El segundo rasgo común de estos levantamientos es que ninguno continúa a gran velocidad por demasiado tiempo. Quienes protestan se rinden ante las medidas represivas. O se ven cooptados, hasta cierto punto, por el gobierno. O los desgasta el enorme esfuerzo requerido para las manifestaciones continuadas. Este desvanecimiento de las protestas abiertas es absolutamente normal. Esto no indica el fracaso de las mismas.
Ése es el tercer rasgo común de los levantamientos. Sea como sea que llegue asu fin, nos brindan un legado. Han cambiado en algo la política del país, y casi siempre para mejorar. Han puesto en la agenda pública un asunto importante, como por ejemplo las desigualdades. O han incrementado el sentido de dignidad de los estratos bajos de la población. O han incrementado el escepticismo en torno a la verbosidad con la que los gobiernos tienden a enmascarar sus políticas.
El cuarto rasgo común es que, en todos los levantamientos, muchos de los que se unen, en especial si se unieron tarde, no lo hacen para profundizar los objetivos iniciales, sino para pervertirlos o para impulsar hacia el poder político a grupos de derecha, diferentes de quienes están en el poder pero de ningún modo gente más democrática o que impulse los derechos humanos.
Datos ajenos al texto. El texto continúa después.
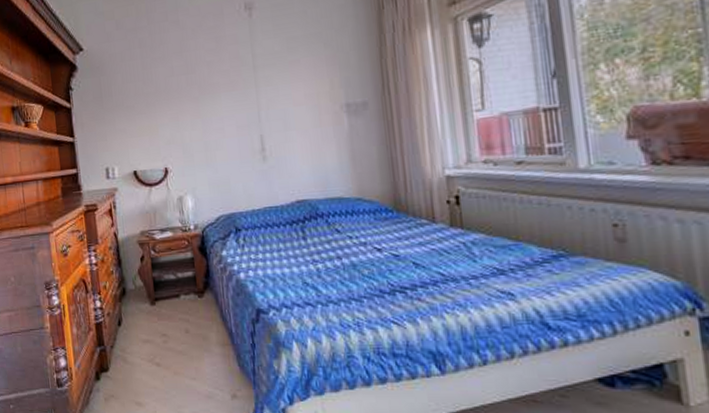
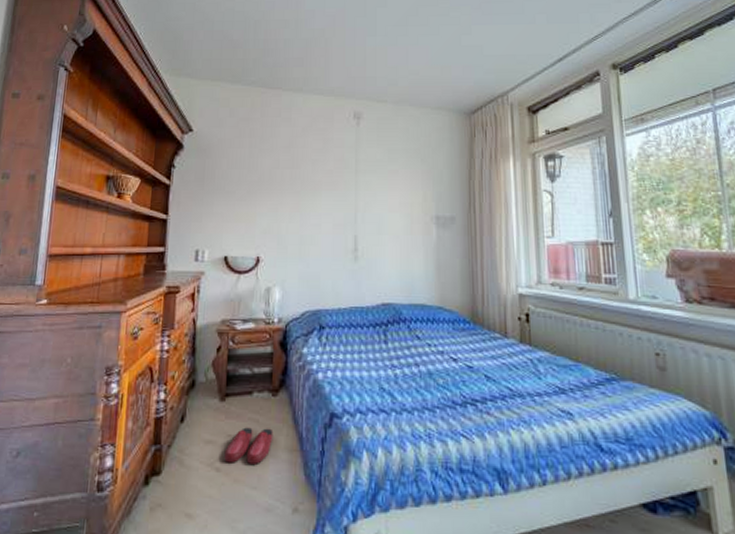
slippers: none [162,326,205,359] -> present [224,427,274,464]

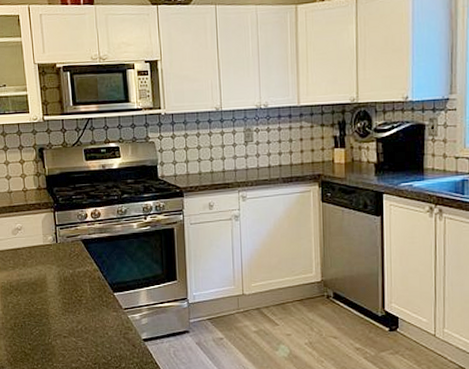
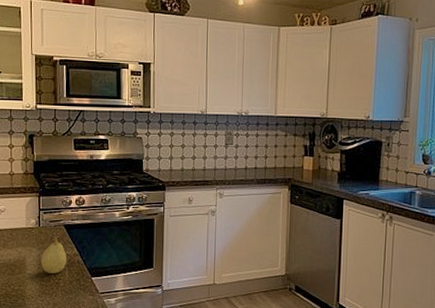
fruit: none [60,250,88,291] -> present [40,234,67,273]

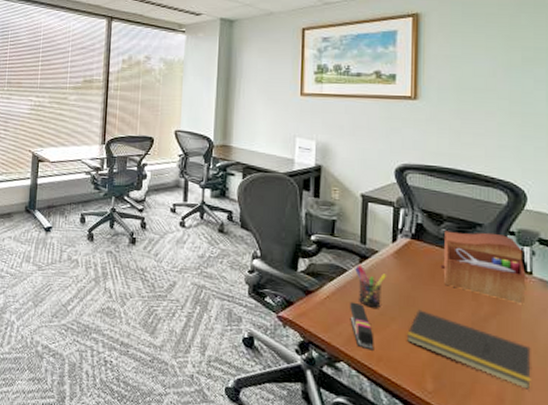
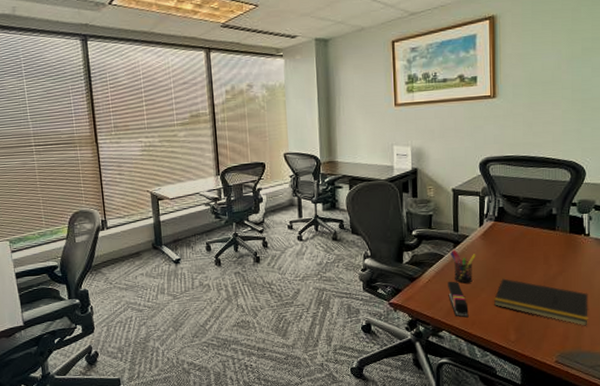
sewing box: present [440,231,526,305] -> none [518,206,585,261]

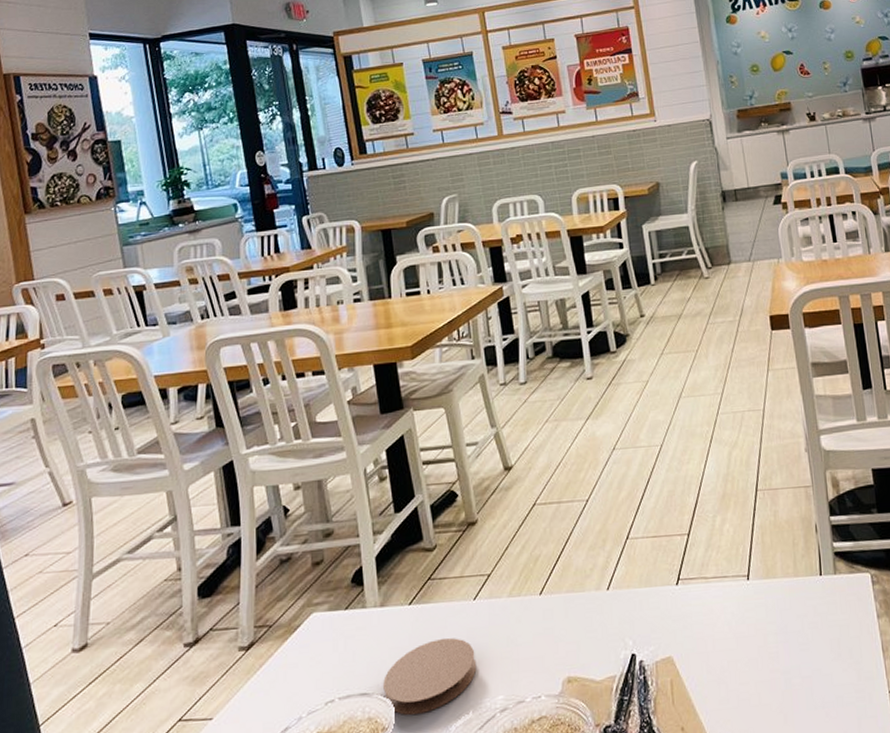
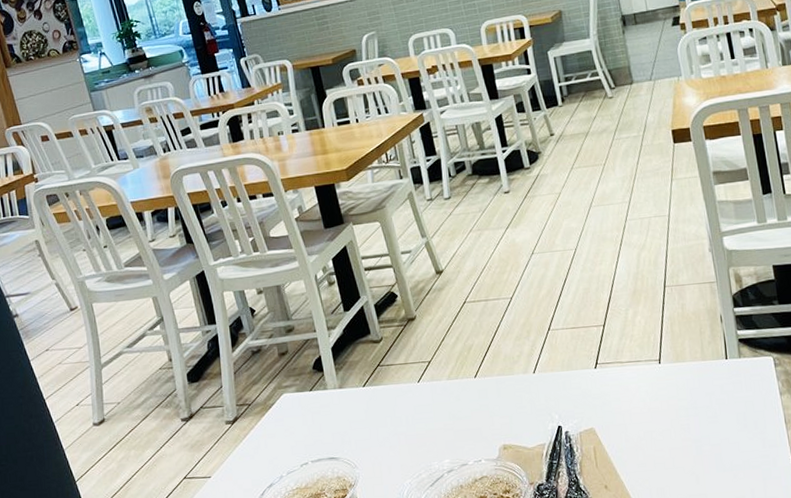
coaster: present [383,638,477,715] -> none [347,413,425,475]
El quinto rasgo común es que todos se ven embrollados en el forcejeo geopolítico. Los gobiernos poderosos fuera del país en el que ocurre el desasosiego trabajan duro, aunque no siempre con éxito, para ayudar a que los grupos que le son favorables a sus intereses se hagan del poder. Esto ocurre con tanta frecuencia que, por ahora, una de las cuestiones inmediatas acerca de un levantamiento particular es siempre, o debería ser siempre, cuáles serán las consecuencias para el sistema-mundo como un todo. Esto es muy difícil, dado que las consecuencias geopolíticas potenciales pueden conducir a que alguien quiera ir en dirección opuesta a la inicial dirección antiautoritaria.
Finalmente, recordemos que en esto, como en todo lo que ocurre ahora, estamos en medio de una transición estructural que va de una economía-mundo capitalista que se desvanece a un nuevo tipo de sistema. Pero ese nuevo tipo de sistema podría resultar mejor o peor. Ésa es la real batalla en los próximos 20-40 años, y el cómo nos comportemos aquí, allá o en todas partes deberá decidirse en función de esta importante batalla política fundamental a nivel mundial.